§ Directions: Change "Весільна церемонія" to "Урочиста подія" wherever it appears in the saved data entries, then write out all their lines again with nothing else altered and the pictures left out.

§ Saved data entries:
++++++++++++++++++++

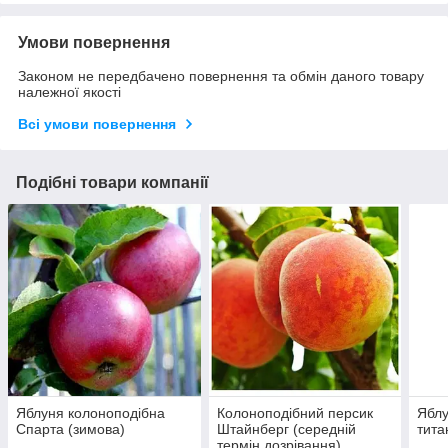
Умови повернення
Законом не передбачено повернення та обмін даного товару
належної якості
Всі умови повернення
Подібні товари компанії
Яблуня колоноподібна
Колоноподібний персик
Яблу
Спарта (зимова)
Штайнберг (середній
тита
термін дозрівання)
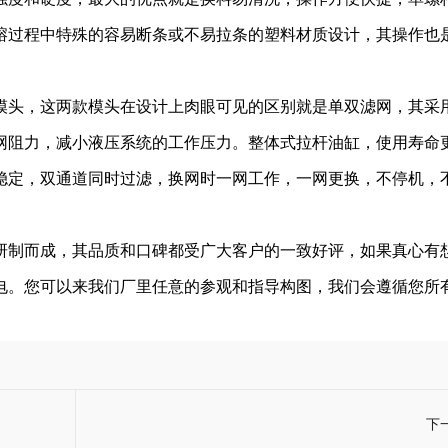
熔过程中特殊的容易断条或不易拉条的塑料材质设计，其操作也
头，这两款模头在设计上肉眼可见的区别就是单双滤网，其采
网阻力，减小液压系统的工作压力。整体式拉杆油缸，使用寿命
稳定，双通道同时过滤，换网时一网工作，一网更换，不停机，
。
制而成，其品质和口碑都受广大客户的一致好评，如果真心有
电。您可以来我们厂里任意的参观和指导构图，我们会遵循您所
下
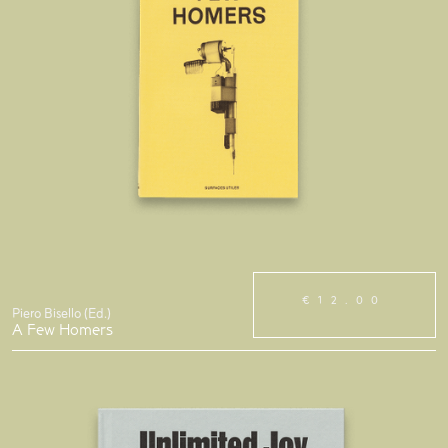
€12.00
Piero Bisello (Ed.)
A Few Homers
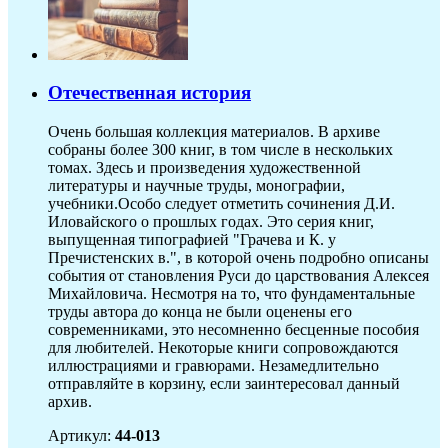
Отечественная история
Очень большая коллекция материалов. В архиве
собраны более 300 книг, в том числе в нескольких
томах. Здесь и произведения художественной
литературы и научные труды, монографии,
учебники.Особо следует отметить сочинения Д.И.
Иловайского о прошлых годах. Это серия книг,
выпущенная типографией "Грачева и К. у
Пречистенских в.", в которой очень подробно описаны
события от становления Руси до царствования Алексея
Михайловича. Несмотря на то, что фундаментальные
труды автора до конца не были оценены его
современниками, это несомненно бесценные пособия
для любителей. Некоторые книги сопровождаются
иллюстрациями и гравюрами. Незамедлительно
отправляйте в корзину, если заинтересовал данный
архив.
Артикул:
44-013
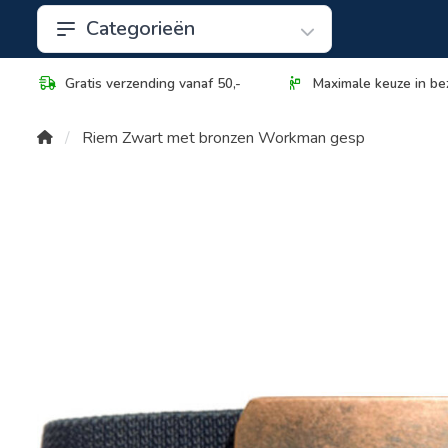
Categorieën
Gratis verzending vanaf 50,-
Maximale keuze in be
Riem Zwart met bronzen Workman gesp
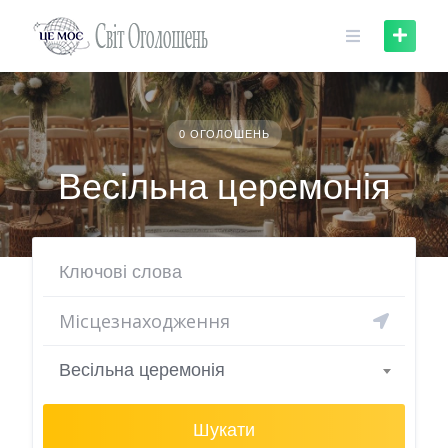
Skip
to
content
0 ОГОЛОШЕНЬ
Весільна церемонія
Весільна церемонія
Шукати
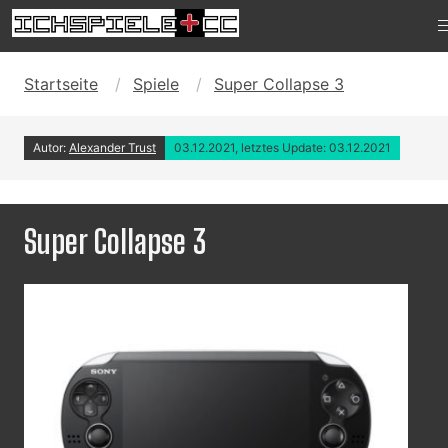
Startseite
Spiele
Super Collapse 3
Autor:
Alexander Trust
03.12.2021, letztes Update: 03.12.2021
Super Collapse 3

++++++++++++++++++++

§ Solution:
Умови повернення
Законом не передбачено повернення та обмін даного товару
належної якості
Всі умови повернення
Подібні товари компанії
Яблуня колоноподібна
Колоноподібний персик
Яблу
Спарта (зимова)
Штайнберг (середній
тита
термін дозрівання)
熔过程中特殊的容易断条或不易拉条的塑料材质设计，其操作也
头，这两款模头在设计上肉眼可见的区别就是单双滤网，其采
网阻力，减小液压系统的工作压力。整体式拉杆油缸，使用寿命
稳定，双通道同时过滤，换网时一网工作，一网更换，不停机，
。
制而成，其品质和口碑都受广大客户的一致好评，如果真心有
电。您可以来我们厂里任意的参观和指导构图，我们会遵循您所
下
€12.00
Piero Bisello (Ed.)
A Few Homers
Отечественная история
Очень большая коллекция материалов. В архиве
собраны более 300 книг, в том числе в нескольких
томах. Здесь и произведения художественной
литературы и научные труды, монографии,
учебники.Особо следует отметить сочинения Д.И.
Иловайского о прошлых годах. Это серия книг,
выпущенная типографией "Грачева и К. у
Пречистенских в.", в которой очень подробно описаны
события от становления Руси до царствования Алексея
Михайловича. Несмотря на то, что фундаментальные
труды автора до конца не были оценены его
современниками, это несомненно бесценные пособия
для любителей. Некоторые книги сопровождаются
иллюстрациями и гравюрами. Незамедлительно
отправляйте в корзину, если заинтересовал данный
архив.
Артикул:
44-013
Categorieën
Gratis verzending vanaf 50,-
Maximale keuze in be
Riem Zwart met bronzen Workman gesp
Skip
to
content
0 ОГОЛОШЕНЬ
Урочиста подія
Урочиста подія
Шукати
Startseite
Spiele
Super Collapse 3
Autor:
Alexander Trust
03.12.2021, letztes Update: 03.12.2021
Super Collapse 3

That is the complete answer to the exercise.